### ABOUT THIS TASK
Return the first line of the listing below and all the lines after it through the one containing "the utility pole at (599,43) | 982.4", exactly, without pictures.

### SUPPLIED INFORMATION
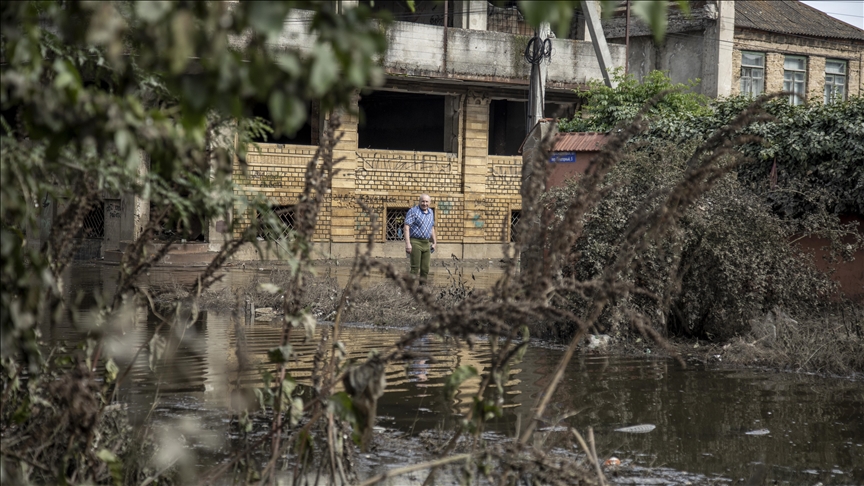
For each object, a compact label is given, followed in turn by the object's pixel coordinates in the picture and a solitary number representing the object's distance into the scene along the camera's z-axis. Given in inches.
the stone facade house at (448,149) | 1008.2
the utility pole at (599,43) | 982.4
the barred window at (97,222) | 1007.0
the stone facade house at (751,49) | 1236.5
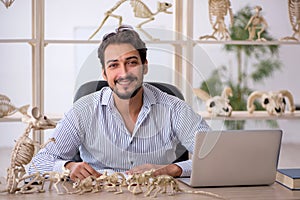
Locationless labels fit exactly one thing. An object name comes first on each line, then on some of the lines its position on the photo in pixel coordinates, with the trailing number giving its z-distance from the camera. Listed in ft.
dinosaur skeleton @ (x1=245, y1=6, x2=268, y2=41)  13.32
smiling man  5.92
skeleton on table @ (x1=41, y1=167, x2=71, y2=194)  5.59
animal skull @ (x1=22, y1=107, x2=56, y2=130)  5.47
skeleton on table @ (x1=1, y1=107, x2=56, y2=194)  5.47
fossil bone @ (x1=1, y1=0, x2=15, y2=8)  12.34
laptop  5.83
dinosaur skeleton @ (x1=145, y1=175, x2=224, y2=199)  5.47
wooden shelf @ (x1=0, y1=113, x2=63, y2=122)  11.93
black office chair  6.13
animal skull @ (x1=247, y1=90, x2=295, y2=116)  12.99
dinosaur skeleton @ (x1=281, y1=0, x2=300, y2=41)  13.38
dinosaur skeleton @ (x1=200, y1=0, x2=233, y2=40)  13.10
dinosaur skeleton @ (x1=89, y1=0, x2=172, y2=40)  12.26
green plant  16.03
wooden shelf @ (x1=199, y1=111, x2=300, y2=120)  12.80
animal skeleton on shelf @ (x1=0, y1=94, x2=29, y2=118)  12.04
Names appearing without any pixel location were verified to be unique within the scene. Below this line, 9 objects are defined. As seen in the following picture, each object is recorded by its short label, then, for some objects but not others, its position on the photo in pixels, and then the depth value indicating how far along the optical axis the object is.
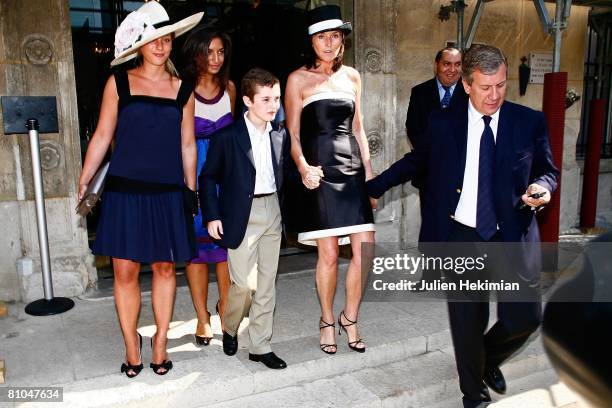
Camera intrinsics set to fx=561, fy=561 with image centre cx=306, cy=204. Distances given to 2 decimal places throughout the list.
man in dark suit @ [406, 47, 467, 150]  4.82
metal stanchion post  4.57
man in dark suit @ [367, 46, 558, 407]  2.92
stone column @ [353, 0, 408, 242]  6.00
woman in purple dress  3.75
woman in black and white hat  3.63
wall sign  7.14
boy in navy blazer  3.41
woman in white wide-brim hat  3.17
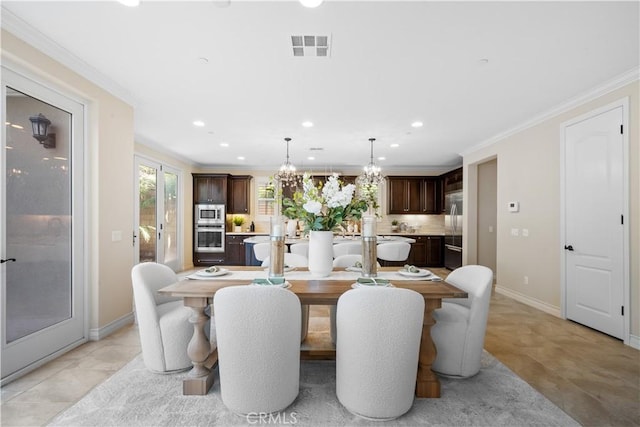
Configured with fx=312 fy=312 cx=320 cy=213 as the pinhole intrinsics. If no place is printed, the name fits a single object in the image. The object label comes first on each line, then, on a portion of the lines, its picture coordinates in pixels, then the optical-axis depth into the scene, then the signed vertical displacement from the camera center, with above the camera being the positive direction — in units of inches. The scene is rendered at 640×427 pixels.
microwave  309.6 -0.8
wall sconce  101.7 +27.4
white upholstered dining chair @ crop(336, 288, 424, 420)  68.4 -29.9
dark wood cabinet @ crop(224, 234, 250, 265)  304.5 -35.0
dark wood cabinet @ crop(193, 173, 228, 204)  309.6 +24.1
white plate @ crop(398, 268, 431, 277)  95.0 -18.5
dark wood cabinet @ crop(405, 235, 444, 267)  303.3 -36.6
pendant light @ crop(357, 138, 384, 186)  225.6 +27.6
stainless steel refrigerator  265.0 -15.1
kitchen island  201.2 -18.1
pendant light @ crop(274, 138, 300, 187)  223.8 +29.6
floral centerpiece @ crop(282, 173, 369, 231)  91.6 +1.9
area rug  72.8 -48.5
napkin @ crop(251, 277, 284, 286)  82.8 -18.4
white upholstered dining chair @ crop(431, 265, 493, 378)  87.8 -33.8
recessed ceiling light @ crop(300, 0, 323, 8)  76.9 +52.3
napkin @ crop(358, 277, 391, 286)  84.2 -18.9
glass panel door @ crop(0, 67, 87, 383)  92.3 -4.5
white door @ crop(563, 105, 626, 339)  125.3 -3.0
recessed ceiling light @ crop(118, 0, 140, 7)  78.9 +53.8
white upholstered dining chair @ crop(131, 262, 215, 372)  89.9 -34.0
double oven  309.4 -12.8
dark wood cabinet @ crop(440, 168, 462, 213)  269.0 +28.4
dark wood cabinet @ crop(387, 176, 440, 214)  318.3 +18.9
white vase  94.7 -12.2
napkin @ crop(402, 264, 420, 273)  97.9 -17.9
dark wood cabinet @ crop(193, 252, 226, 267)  307.4 -44.3
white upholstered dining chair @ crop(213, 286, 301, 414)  68.8 -29.5
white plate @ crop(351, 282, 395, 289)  81.5 -19.0
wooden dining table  78.1 -23.1
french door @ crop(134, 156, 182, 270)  229.8 -0.7
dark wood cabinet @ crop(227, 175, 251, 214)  317.1 +19.6
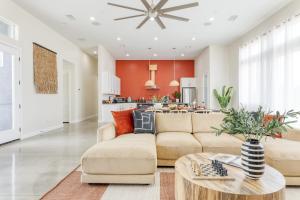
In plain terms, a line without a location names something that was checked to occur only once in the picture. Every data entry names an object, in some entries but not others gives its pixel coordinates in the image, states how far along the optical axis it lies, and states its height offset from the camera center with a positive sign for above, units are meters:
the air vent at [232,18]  3.93 +2.40
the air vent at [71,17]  3.92 +2.42
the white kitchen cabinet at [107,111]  5.95 -0.55
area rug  1.51 -1.10
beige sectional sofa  1.65 -0.70
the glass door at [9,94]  3.27 +0.13
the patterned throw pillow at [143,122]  2.44 -0.43
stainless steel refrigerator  7.80 +0.24
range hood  8.00 +1.53
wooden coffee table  0.99 -0.70
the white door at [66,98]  6.12 +0.04
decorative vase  1.14 -0.53
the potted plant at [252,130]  1.14 -0.29
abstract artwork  4.10 +0.96
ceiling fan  2.49 +1.71
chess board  1.14 -0.67
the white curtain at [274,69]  3.12 +0.79
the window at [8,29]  3.27 +1.80
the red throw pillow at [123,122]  2.43 -0.43
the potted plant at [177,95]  7.76 +0.19
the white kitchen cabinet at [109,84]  6.02 +0.72
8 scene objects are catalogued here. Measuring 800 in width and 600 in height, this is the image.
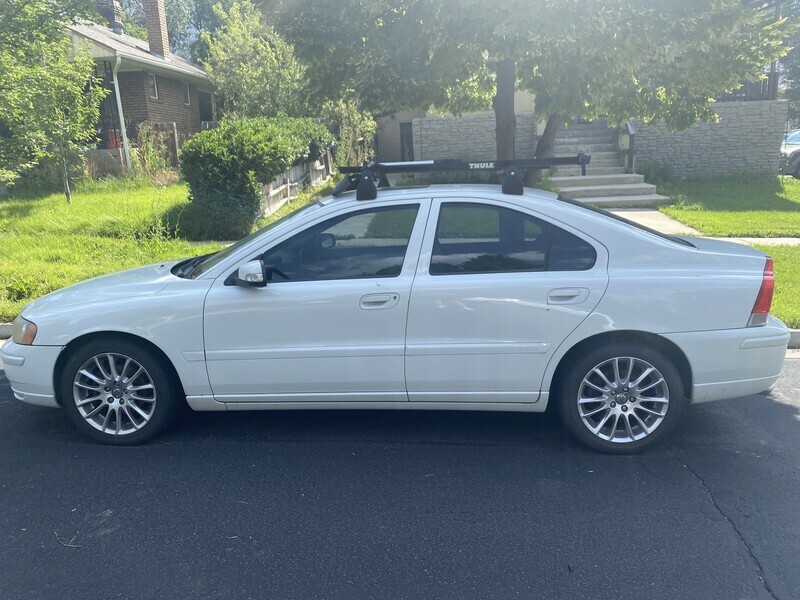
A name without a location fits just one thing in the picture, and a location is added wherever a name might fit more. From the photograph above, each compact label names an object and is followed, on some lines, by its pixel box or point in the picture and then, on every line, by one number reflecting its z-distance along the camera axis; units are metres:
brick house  17.91
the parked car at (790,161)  19.39
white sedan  4.04
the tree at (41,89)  10.28
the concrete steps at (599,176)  14.27
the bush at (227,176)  10.82
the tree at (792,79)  39.03
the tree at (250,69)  19.70
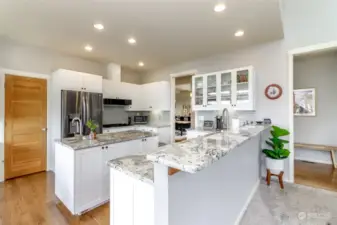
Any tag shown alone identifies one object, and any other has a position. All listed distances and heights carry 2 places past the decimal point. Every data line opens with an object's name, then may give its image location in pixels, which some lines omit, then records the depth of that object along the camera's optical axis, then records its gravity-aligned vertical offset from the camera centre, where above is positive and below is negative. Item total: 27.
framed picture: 4.44 +0.29
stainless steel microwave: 5.31 -0.21
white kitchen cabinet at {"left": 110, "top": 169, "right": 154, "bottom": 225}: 1.16 -0.65
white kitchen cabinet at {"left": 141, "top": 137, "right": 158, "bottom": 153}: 2.88 -0.53
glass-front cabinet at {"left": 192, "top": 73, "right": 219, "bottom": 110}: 3.80 +0.49
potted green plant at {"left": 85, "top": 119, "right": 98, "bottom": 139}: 2.51 -0.24
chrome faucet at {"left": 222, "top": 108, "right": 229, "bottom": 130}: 3.44 -0.13
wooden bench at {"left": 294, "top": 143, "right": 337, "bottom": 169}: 3.95 -0.81
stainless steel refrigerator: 3.53 +0.08
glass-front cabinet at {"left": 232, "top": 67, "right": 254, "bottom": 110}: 3.29 +0.48
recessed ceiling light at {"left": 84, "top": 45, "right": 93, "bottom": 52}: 3.58 +1.38
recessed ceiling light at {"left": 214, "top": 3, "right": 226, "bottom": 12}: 2.19 +1.36
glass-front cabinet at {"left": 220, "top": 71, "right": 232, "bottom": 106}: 3.60 +0.53
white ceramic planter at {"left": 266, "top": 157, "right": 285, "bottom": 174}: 2.88 -0.87
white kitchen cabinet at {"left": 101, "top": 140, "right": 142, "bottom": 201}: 2.37 -0.59
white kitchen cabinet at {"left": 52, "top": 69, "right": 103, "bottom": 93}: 3.65 +0.71
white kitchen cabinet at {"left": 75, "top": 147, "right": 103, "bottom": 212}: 2.12 -0.84
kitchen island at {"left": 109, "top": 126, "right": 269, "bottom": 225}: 0.97 -0.52
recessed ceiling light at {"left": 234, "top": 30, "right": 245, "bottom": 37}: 2.92 +1.38
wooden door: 3.38 -0.25
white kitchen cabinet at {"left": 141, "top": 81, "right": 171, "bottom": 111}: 4.95 +0.51
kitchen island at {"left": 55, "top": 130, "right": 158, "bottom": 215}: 2.11 -0.72
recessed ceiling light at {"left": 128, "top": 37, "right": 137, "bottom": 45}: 3.24 +1.38
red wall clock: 3.27 +0.42
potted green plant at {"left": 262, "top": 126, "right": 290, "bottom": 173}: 2.85 -0.67
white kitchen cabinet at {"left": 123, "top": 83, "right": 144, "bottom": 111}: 5.06 +0.52
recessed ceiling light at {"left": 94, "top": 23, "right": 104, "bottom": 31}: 2.65 +1.35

### SOLVED EXERCISE
For each object, a compact label is given, followed in turn by the object's pixel coordinates in the picture and a solitary number representing the object's distance into the scene along the camera's z-axis. Given in inches.
the stone facade house at (448,149) | 1008.2
the utility pole at (599,43) | 982.4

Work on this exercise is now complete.